I tend to remember tasting notes that actually talk about a wine. There are certain writers who can go a bit overboard, either writing notes that are so bland that you can just copy-paste them for a series of wines, or going so deep into detail about the feelings a wine evoked that you would wonder if they aren’t trying to write the novel of the century.
It can be a lot of fun constructing a complex tasting note where you list every possible aroma you can come up with, but upon reading them I often wonder what on earth a critic was thinking when coming up with half anovel for one wine. Yes, it is clear that you liked it, but why did you like it? People sometimes resort to images or metaphors, a young lady on a bike, a fierce day in winter, autumn rain, rock chicks, etc etc. Ok, you are being original but you miss the point of a tasting note as it judges a wine on a purely personal level. Say your definition of a rock chick looks like Courtney Love and mine looks like Beth Ditto, I would be very surprised if we could both apply it to the same wine. Same goes with regards to those who refer to wine as sex in a glass, if this were truly the case, I would say you’re not doing it right!
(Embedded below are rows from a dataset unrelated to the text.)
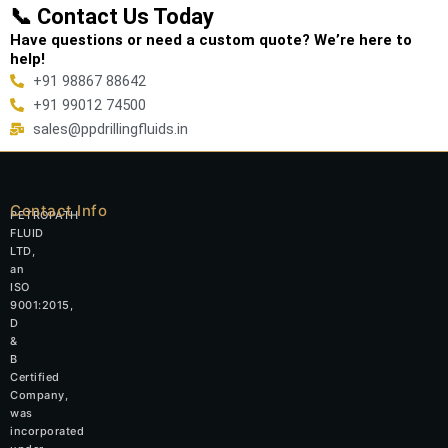
📞 Contact Us Today
Have questions or need a custom quote? We’re here to
help!
+91 98867 88642
+91 99012 74500
sales@ppdrillingfluids.in
Contact Info
PETROPATH
FLUID
LTD,
an
ISO
9001:2015,
D
&
B
Certified
Company,
was
incorporated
Finally, I am not a fan of scoring wines. The only time I would ever use a rating system would be when I was judging wines from the same appellation or the same style in the same vintage. When I taste 10 different wines, different styles, different regions and different vintages, how can I possibly give a score? Some will say that they are comparing the wine to every other similar wine they have tasted in their life but let’s just be honest and call this bullshit. Others will argue that they have a subset of scorings that they give (assuming you are still capable of mental math when you are on your thirtieth wine). Reaching back to the previous post, you cannot rule out subjectivity or personal preference even if it would seem that you are using a system. When we look at the most popular rating scale used in the States, we see that the minimum score out of a 100 is in theory 50 (what happened to good old 0?) but that in practice most scores start at 80 with a surprisingly high concentration around the nineties. You can argue that this allows you to put nuance in your score, but again, this makes what should be an objective rating system too personal.
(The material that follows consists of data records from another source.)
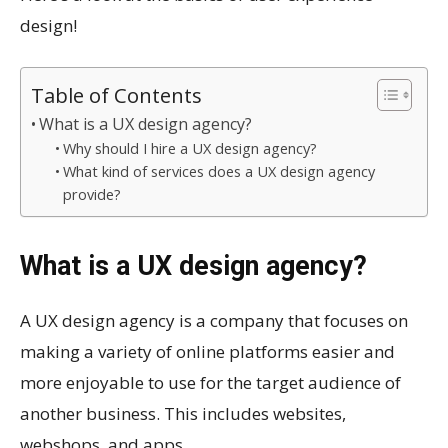
design!
Table of Contents
What is a UX design agency?
Why should I hire a UX design agency?
What kind of services does a UX design agency
provide?
What is a UX design agency?
A UX design agency is a company that focuses on
making a variety of online platforms easier and
more enjoyable to use for the target audience of
another business. This includes websites,
webshops, and apps.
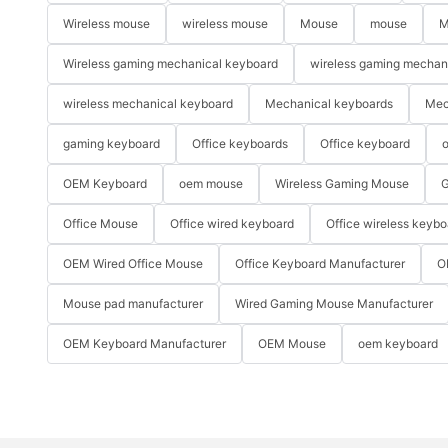
Wireless mouse
wireless mouse
Mouse
mouse
M
Wireless gaming mechanical keyboard
wireless gaming mechan
wireless mechanical keyboard
Mechanical keyboards
Mec
gaming keyboard
Office keyboards
Office keyboard
o
OEM Keyboard
oem mouse
Wireless Gaming Mouse
G
Office Mouse
Office wired keyboard
Office wireless keybo
OEM Wired Office Mouse
Office Keyboard Manufacturer
O
Mouse pad manufacturer
Wired Gaming Mouse Manufacturer
OEM Keyboard Manufacturer
OEM Mouse
oem keyboard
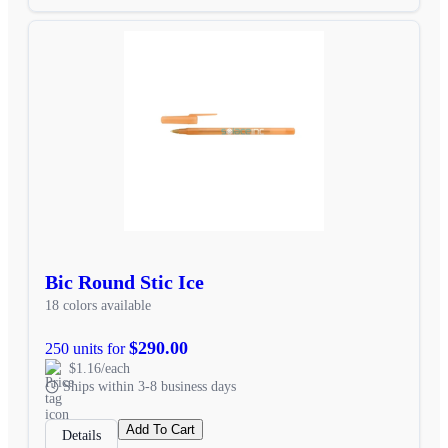
Bic Round Stic Ice
18 colors available
$290.00
250 units for
$1.16/each
Ships within 3-8 business days
Add To Cart
Details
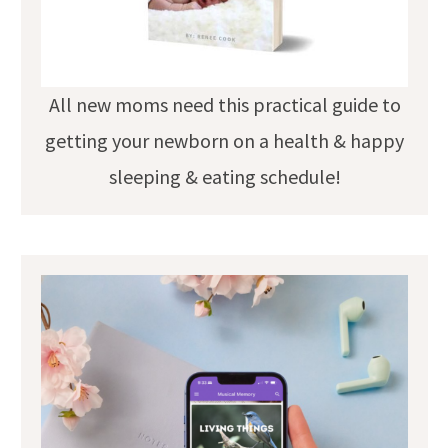
All new moms need this practical guide to
getting your newborn on a health & happy
sleeping & eating schedule!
Scoring wine reduces an experience to a number. 91/100 tells you nothing about a wine except that the taster liked it more than the one he scored 89, and that is only valid if you are talking about similar wines. I like the detailed tasting reports in Decanter but only if they compare apples to apples, if you take a tasting note from the review of 2013 Rhone you cannot assume that the score has the same value as one on 2011 Rosso di Montalcino. People often completely disregard the context of a score and does this then really do justice to a wine, to someone’s hard work that goes in it? Don’t pick a bottle just because it got a high score from an international critic like Robert Parker or a local critic in the Sunday newspaper, try to discover what you like yourself and look for critics or tasters that you can trust when it comes to identifying winners in a vintage, style or region. Read tasting notes, not just the meaningless scores that so often accompany them!